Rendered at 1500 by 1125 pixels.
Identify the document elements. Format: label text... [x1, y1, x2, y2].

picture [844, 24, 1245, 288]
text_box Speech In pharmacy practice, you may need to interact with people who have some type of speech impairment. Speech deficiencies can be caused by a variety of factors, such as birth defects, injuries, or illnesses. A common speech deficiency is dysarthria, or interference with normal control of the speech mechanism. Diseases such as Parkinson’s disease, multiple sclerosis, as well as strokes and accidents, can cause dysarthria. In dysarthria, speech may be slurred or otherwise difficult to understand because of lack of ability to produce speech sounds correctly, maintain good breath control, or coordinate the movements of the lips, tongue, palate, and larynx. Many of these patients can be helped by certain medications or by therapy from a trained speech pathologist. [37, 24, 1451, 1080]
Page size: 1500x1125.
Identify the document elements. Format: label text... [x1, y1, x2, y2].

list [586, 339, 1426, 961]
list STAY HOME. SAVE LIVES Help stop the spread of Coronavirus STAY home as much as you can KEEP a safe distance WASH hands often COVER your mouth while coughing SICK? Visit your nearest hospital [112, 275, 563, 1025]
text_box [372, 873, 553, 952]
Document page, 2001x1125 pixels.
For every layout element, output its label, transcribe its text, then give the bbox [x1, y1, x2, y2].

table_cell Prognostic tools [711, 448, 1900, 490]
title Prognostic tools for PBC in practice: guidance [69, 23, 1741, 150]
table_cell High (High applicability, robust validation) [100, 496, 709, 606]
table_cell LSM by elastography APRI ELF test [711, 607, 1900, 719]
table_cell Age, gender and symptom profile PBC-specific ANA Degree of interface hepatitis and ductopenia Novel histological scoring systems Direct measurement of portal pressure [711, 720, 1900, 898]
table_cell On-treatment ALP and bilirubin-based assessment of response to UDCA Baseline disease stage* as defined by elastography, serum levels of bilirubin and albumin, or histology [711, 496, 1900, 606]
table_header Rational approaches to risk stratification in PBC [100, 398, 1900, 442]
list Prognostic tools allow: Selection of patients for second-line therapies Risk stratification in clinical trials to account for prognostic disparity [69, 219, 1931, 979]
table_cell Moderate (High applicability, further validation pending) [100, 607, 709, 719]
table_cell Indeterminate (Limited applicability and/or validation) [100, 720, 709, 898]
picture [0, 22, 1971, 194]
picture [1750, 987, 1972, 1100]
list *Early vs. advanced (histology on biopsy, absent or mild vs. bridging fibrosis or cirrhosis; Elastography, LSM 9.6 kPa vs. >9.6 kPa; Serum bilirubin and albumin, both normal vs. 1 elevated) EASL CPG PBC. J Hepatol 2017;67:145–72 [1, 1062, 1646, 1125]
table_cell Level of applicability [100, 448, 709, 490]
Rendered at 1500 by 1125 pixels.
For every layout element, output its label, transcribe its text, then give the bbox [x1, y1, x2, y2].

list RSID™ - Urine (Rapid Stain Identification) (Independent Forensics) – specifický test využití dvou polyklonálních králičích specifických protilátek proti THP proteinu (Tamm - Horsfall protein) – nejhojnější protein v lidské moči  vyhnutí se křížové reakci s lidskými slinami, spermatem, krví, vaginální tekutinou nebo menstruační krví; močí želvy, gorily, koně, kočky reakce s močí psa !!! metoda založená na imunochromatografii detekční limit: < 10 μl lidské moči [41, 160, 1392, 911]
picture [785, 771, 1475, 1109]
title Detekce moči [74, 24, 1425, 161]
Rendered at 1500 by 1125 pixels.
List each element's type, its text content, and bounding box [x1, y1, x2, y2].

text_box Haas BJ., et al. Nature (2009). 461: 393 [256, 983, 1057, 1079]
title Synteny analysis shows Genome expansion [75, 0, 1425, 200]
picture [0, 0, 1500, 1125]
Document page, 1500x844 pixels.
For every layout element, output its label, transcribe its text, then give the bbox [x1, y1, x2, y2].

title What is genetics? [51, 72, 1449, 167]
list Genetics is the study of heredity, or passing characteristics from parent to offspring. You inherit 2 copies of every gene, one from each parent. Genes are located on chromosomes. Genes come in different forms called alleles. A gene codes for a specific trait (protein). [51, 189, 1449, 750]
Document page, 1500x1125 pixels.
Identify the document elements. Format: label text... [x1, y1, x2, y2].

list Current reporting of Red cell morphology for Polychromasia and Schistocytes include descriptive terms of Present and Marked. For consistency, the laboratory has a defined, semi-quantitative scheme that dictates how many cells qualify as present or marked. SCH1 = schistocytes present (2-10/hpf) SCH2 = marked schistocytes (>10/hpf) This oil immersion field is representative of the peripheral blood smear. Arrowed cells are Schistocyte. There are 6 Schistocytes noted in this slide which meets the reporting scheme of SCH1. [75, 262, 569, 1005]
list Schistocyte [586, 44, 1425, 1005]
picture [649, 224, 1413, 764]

--*--

**What needs to be done:**
Retype everything in the material above exactly.

**Task answer:**
Rendered at 1500 by 1125 pixels.
Identify the document elements. Format: label text... [x1, y1, x2, y2].

picture [844, 24, 1245, 288]
text_box Speech In pharmacy practice, you may need to interact with people who have some type of speech impairment. Speech deficiencies can be caused by a variety of factors, such as birth defects, injuries, or illnesses. A common speech deficiency is dysarthria, or interference with normal control of the speech mechanism. Diseases such as Parkinson’s disease, multiple sclerosis, as well as strokes and accidents, can cause dysarthria. In dysarthria, speech may be slurred or otherwise difficult to understand because of lack of ability to produce speech sounds correctly, maintain good breath control, or coordinate the movements of the lips, tongue, palate, and larynx. Many of these patients can be helped by certain medications or by therapy from a trained speech pathologist. [37, 24, 1451, 1080]
Page size: 1500x1125.
Identify the document elements. Format: label text... [x1, y1, x2, y2].

list [586, 339, 1426, 961]
list STAY HOME. SAVE LIVES Help stop the spread of Coronavirus STAY home as much as you can KEEP a safe distance WASH hands often COVER your mouth while coughing SICK? Visit your nearest hospital [112, 275, 563, 1025]
text_box [372, 873, 553, 952]
Document page, 2001x1125 pixels.
For every layout element, output its label, transcribe its text, then give the bbox [x1, y1, x2, y2].

table_cell Prognostic tools [711, 448, 1900, 490]
title Prognostic tools for PBC in practice: guidance [69, 23, 1741, 150]
table_cell High (High applicability, robust validation) [100, 496, 709, 606]
table_cell LSM by elastography APRI ELF test [711, 607, 1900, 719]
table_cell Age, gender and symptom profile PBC-specific ANA Degree of interface hepatitis and ductopenia Novel histological scoring systems Direct measurement of portal pressure [711, 720, 1900, 898]
table_cell On-treatment ALP and bilirubin-based assessment of response to UDCA Baseline disease stage* as defined by elastography, serum levels of bilirubin and albumin, or histology [711, 496, 1900, 606]
table_header Rational approaches to risk stratification in PBC [100, 398, 1900, 442]
list Prognostic tools allow: Selection of patients for second-line therapies Risk stratification in clinical trials to account for prognostic disparity [69, 219, 1931, 979]
table_cell Moderate (High applicability, further validation pending) [100, 607, 709, 719]
table_cell Indeterminate (Limited applicability and/or validation) [100, 720, 709, 898]
picture [0, 22, 1971, 194]
picture [1750, 987, 1972, 1100]
list *Early vs. advanced (histology on biopsy, absent or mild vs. bridging fibrosis or cirrhosis; Elastography, LSM 9.6 kPa vs. >9.6 kPa; Serum bilirubin and albumin, both normal vs. 1 elevated) EASL CPG PBC. J Hepatol 2017;67:145–72 [1, 1062, 1646, 1125]
table_cell Level of applicability [100, 448, 709, 490]
Rendered at 1500 by 1125 pixels.
For every layout element, output its label, transcribe its text, then give the bbox [x1, y1, x2, y2].

list RSID™ - Urine (Rapid Stain Identification) (Independent Forensics) – specifický test využití dvou polyklonálních králičích specifických protilátek proti THP proteinu (Tamm - Horsfall protein) – nejhojnější protein v lidské moči  vyhnutí se křížové reakci s lidskými slinami, spermatem, krví, vaginální tekutinou nebo menstruační krví; močí želvy, gorily, koně, kočky reakce s močí psa !!! metoda založená na imunochromatografii detekční limit: < 10 μl lidské moči [41, 160, 1392, 911]
picture [785, 771, 1475, 1109]
title Detekce moči [74, 24, 1425, 161]
Rendered at 1500 by 1125 pixels.
List each element's type, its text content, and bounding box [x1, y1, x2, y2].

text_box Haas BJ., et al. Nature (2009). 461: 393 [256, 983, 1057, 1079]
title Synteny analysis shows Genome expansion [75, 0, 1425, 200]
picture [0, 0, 1500, 1125]
Document page, 1500x844 pixels.
For every layout element, output its label, transcribe its text, then give the bbox [x1, y1, x2, y2].

title What is genetics? [51, 72, 1449, 167]
list Genetics is the study of heredity, or passing characteristics from parent to offspring. You inherit 2 copies of every gene, one from each parent. Genes are located on chromosomes. Genes come in different forms called alleles. A gene codes for a specific trait (protein). [51, 189, 1449, 750]
Document page, 1500x1125 pixels.
Identify the document elements. Format: label text... [x1, y1, x2, y2].

list Current reporting of Red cell morphology for Polychromasia and Schistocytes include descriptive terms of Present and Marked. For consistency, the laboratory has a defined, semi-quantitative scheme that dictates how many cells qualify as present or marked. SCH1 = schistocytes present (2-10/hpf) SCH2 = marked schistocytes (>10/hpf) This oil immersion field is representative of the peripheral blood smear. Arrowed cells are Schistocyte. There are 6 Schistocytes noted in this slide which meets the reporting scheme of SCH1. [75, 262, 569, 1005]
list Schistocyte [586, 44, 1425, 1005]
picture [649, 224, 1413, 764]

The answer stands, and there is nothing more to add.